I was asked to bring a cake to a dinner with young children. I wanted to make something fun and also delicious so searched for a suitable recipe. This one is from Martha Stewart. I tend not to like Martha Stewart recipes as I find them generally to be far more complex than necessary (showing off maybe?). This cake is a case in point. I mean buttermilk AND milk. Butter AND shortening. Cake flour AND all purpose?
Having said that, it
is an excellent cake. I might have used
the wrong sort of sprinkles because, as you can see in the photo of the cut
cake, it turned out muddy rather than white with colourful sprinkles dotted
throughout. Didn’t affect the taste
though. Children AND adults loved it.
Vanilla Cake with Sprinkles
Ingredients
1/2 cup unsalted
butter (113g)
2 1/2 cups cake flour
3/4 cup all-purpose
flour
1 tablespoon baking
powder
1 teaspoon baking soda
3/4 teaspoon salt
1/2 cup vegetable
shortening, room temperature (113g)
1 3/4 cups sugar
2 tablespoons vanilla
extract
1 large egg
1 cup ice-cold water
1/2 cup whole milk
1/2 cup well-shaken
buttermilk
1 cup sprinkles
(assorted colors)
3 large egg whites, at room temperature
1/4 teaspoon cream of
tartar
Directions
Preheat oven to 325
degrees. Butter three 8-inch round cake pans. Dust with flour
Whisk together both
flours, baking powder, baking soda, and salt in a large bowl; set aside.
In the bowl of a stand
mixer, beat butter and shortening on medium speed until creamy, 3 to 4 minutes.

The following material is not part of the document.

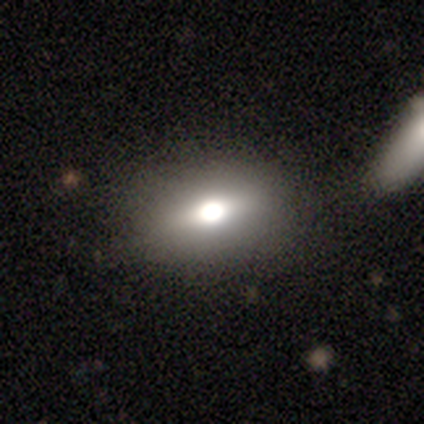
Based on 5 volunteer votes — Smooth or featured: smooth — 80% (featured or disk — 20%)
How rounded: in between — 75% (cigar-shaped — 25%)
Merging: none — 100%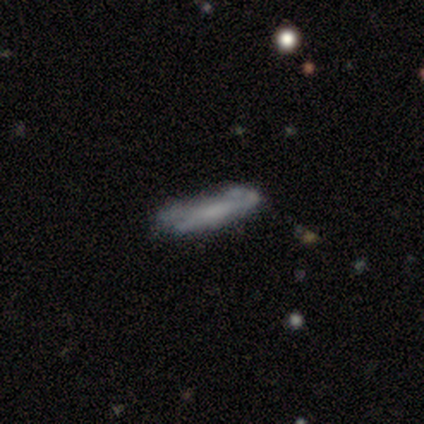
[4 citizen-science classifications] This appears to be a smooth galaxy with no disk features (50%) that is in between round and cigar-shaped (50%, tied with cigar-shaped). Merging: minor disturbance (100%).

Add sugar and vanilla, and beat on medium speed until fluffy, about 3 minutes.
Scrape down the sides of bowl, add egg, and beat until just combined.
In a small bowl, whisk
together ice-cold water, milk, and buttermilk.
With mixer on low
speed, add flour mixture in three additions, alternating with water mixture,
beginning and ending with flour mixture. Scrape down sides of bowl. With mixer
on medium speed, beat for a few seconds to incorporate. Remove bowl from stand
mixer, scatter sprinkles across the top of the batter, and fold them in with a
rubber spatula.
In a medium bowl,
whisk the egg whites and cream of tartar just until soft peaks form; do not
overbeat. Gently fold egg whites into the batter with a rubber spatula.
Divide batter evenly
among the prepared pans and smooth tops. Bake, rotating pans halfway through
baking time, until a toothpick inserted in center of each cake comes out clean,
40 to 45 minutes Transfer cakes to a wire rack and let cool for 20 minutes.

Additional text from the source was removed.